Tokyo core CPI rose 1.7% year-on-year in March, below the BOJ's 2% target and down from February's 1.8%, slightly missing the 1.8% median forecast. Tokyo CPI excluding fresh food and fuel — the BOJ's preferred trend gauge — rose 2.3% in March after 2.5% in February. Surging oil prices linked to the Middle East conflict and a weak yen are flagged as upward inflation risks, though fuel subsidies have temporarily dampened headline inflation. The BOJ has already tightened policy to a 30-year high of 0.75% in December, leaving mixed near-term implications for further tightening.

Analysis

The interaction of an external energy shock with a structurally weak currency creates a rapid, nonlinear pass-through to Japanese corporate margins and household real incomes. Expect headline pressure to re-accelerate within 1–3 months as higher import bills and elevated energy costs move from wholesale inputs into retail prices; this timing compresses the window for monetary policy reaction and increases the odds of further policy normalization beyond what markets currently price.

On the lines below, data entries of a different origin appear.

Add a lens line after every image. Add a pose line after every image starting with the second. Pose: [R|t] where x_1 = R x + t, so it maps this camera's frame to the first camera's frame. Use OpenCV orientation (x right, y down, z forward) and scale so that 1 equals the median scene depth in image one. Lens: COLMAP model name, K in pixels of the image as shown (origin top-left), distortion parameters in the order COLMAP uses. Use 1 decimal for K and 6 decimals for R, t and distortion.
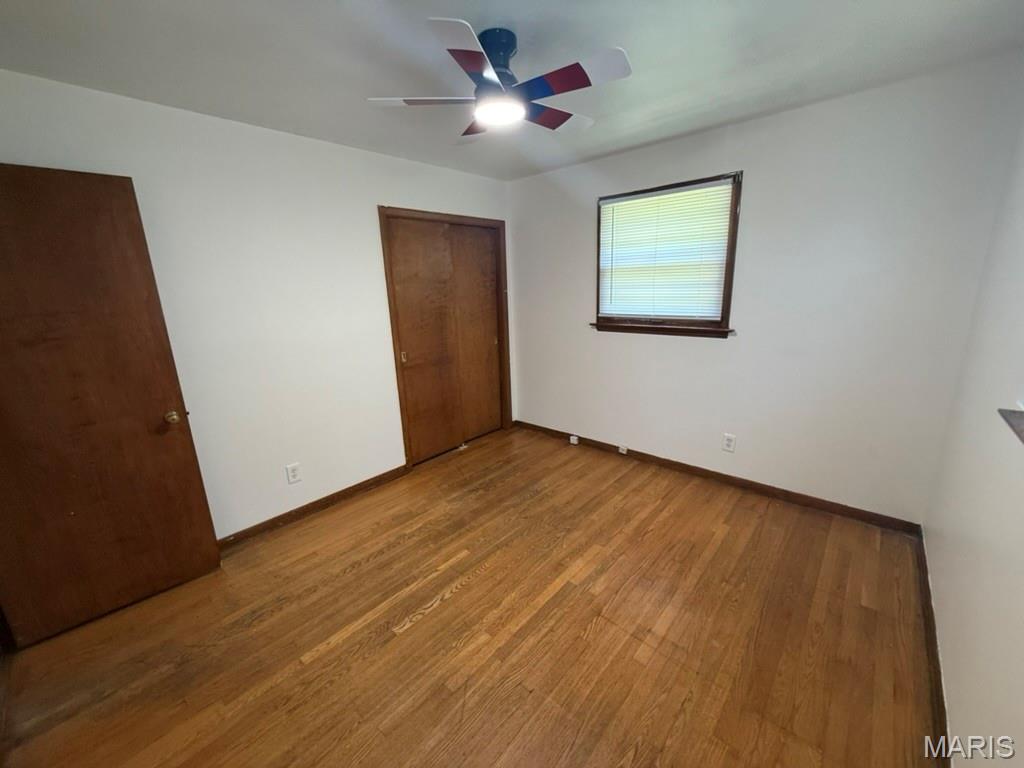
lens RADIAL K [[405.7, 0, 515.6], [0, 405.7, 382.1], [0, 0, 1]] dist [0.000973, 0.000253]
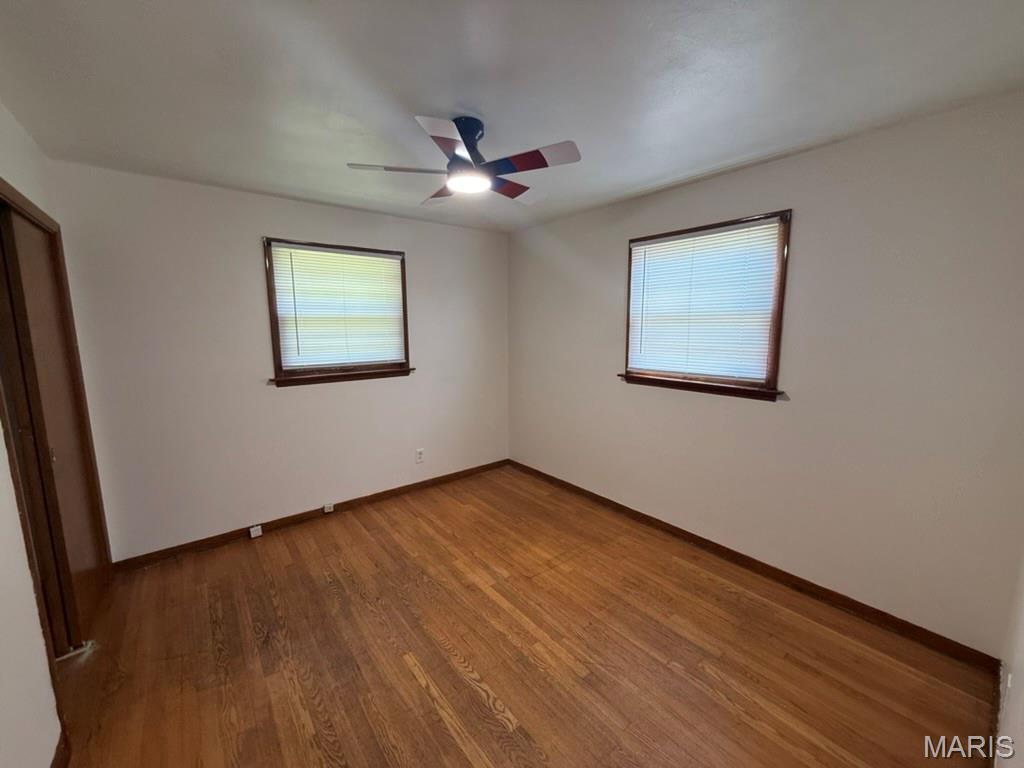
lens RADIAL K [[405.7, 0, 513.8], [0, 405.7, 381.7], [0, 0, 1]] dist [0.000973, 0.000253]
pose [[0.175918, -0.104855, 0.978805, -0.730713], [0.237999, 0.969344, 0.061067, -0.094598], [-0.955201, 0.222212, 0.195480, 0.470640]]
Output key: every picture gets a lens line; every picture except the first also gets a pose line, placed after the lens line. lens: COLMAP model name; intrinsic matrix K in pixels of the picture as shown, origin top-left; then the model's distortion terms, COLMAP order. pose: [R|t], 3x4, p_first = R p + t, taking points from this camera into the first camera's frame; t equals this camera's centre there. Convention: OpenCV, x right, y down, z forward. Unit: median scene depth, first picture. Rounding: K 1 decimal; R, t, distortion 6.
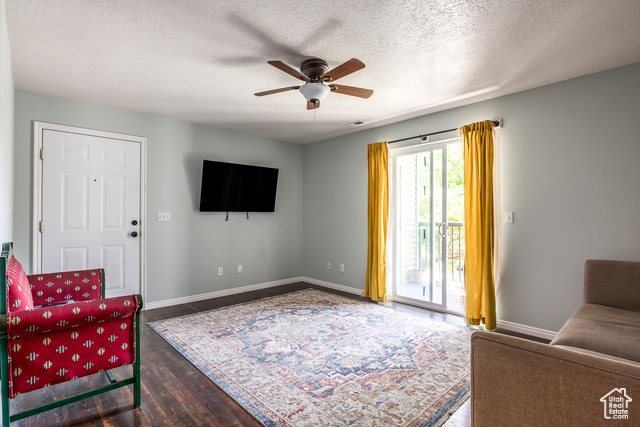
lens RADIAL K [[321.8, 0, 318.6], [0, 321.8, 213.6], [0, 0, 1]] dist [-0.007551, 0.000928]
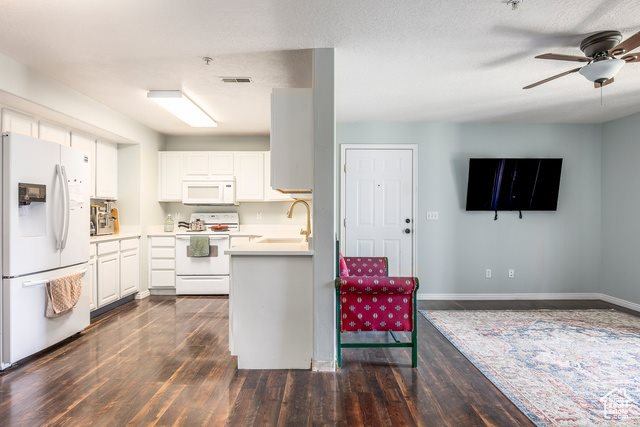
lens RADIAL K [[359.3, 0, 320.7], [0, 359.3, 212.9], [0, 0, 1]] dist [0.001488, -0.001248]
pose [[0.736788, -0.001055, -0.676123, 0.083024], [0.001779, 0.999998, 0.000378, -0.000872], [0.676121, -0.001481, 0.736789, -0.206168]]
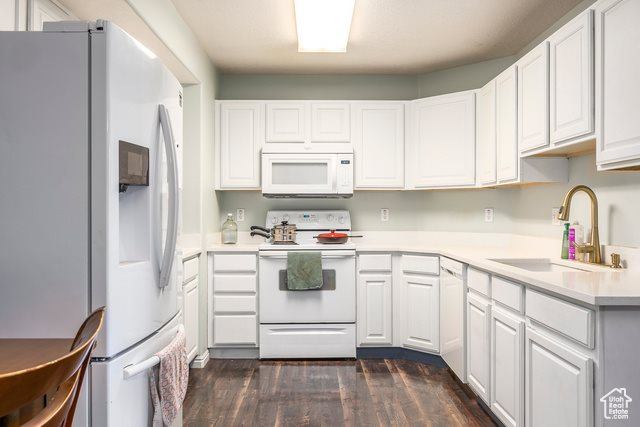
lens RADIAL K [[529.3, 0, 321.9], [0, 529.3, 216.9], [0, 0, 1]] dist [-0.005929, -0.005935]
pose [[0.748030, 0.006723, -0.663631, -0.618831], [0.001601, 0.999928, 0.011934, -0.000626], [0.663663, -0.009990, 0.747965, -0.355917]]
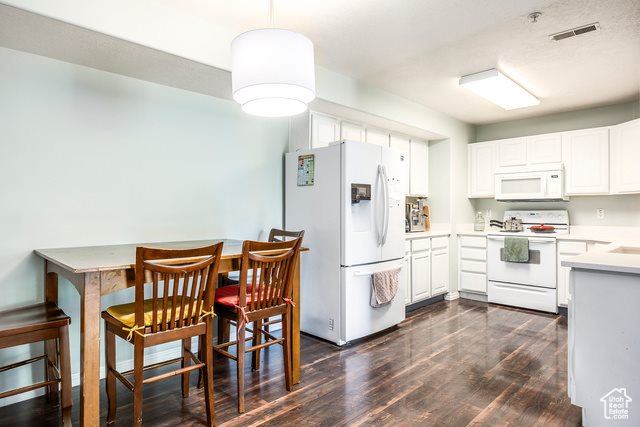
lens RADIAL K [[376.8, 0, 323.5], [0, 376.8, 210.0], [0, 0, 1]] dist [-0.009723, 0.001044]
pose [[0.048961, -0.001566, -0.998799, -0.035985], [0.000986, 0.999998, -0.001520, -0.000664], [0.998800, -0.000911, 0.048962, -0.182497]]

Monetary tightening that outpaces realized disinflation would push real yields higher and steepen the domestic curve, which is asymmetrically positive for banks and insurance companies (net interest margins) but negative for small/medium manufacturers with large FX or commodity input exposure. The strongest margin impact will be on firms that source a high share of intermediate goods in USD-priced markets; those businesses can see EBITDA hit in the mid-teens percentage points if current external cost shocks persist for multiple quarters. On the supply-chain level, higher import costs amplify upstream pricing power for a handful of specialized Japanese suppliers (niche semiconductors, precision machinery), creating an opportunity to reprice contracts internationally; conversely, consumer-facing retailers, airlines and tourism-dependent service providers face the fastest demand elasticity response and are the likeliest candidates for margin-led cost cutting or inventory destocking. Key near-term catalysts to watch are oil trajectory, realized CPI prints vs. market expectations, and FX moves — each can force a re-pricing of BOJ path expectations within 3–9 months. The consensus risk is underestimating the speed at which pass-through forces BOJ to deliver further policy tightening, which would flip the dominant market flow from weak-yen carry into yen appreciation and a rapid sectoral rotation.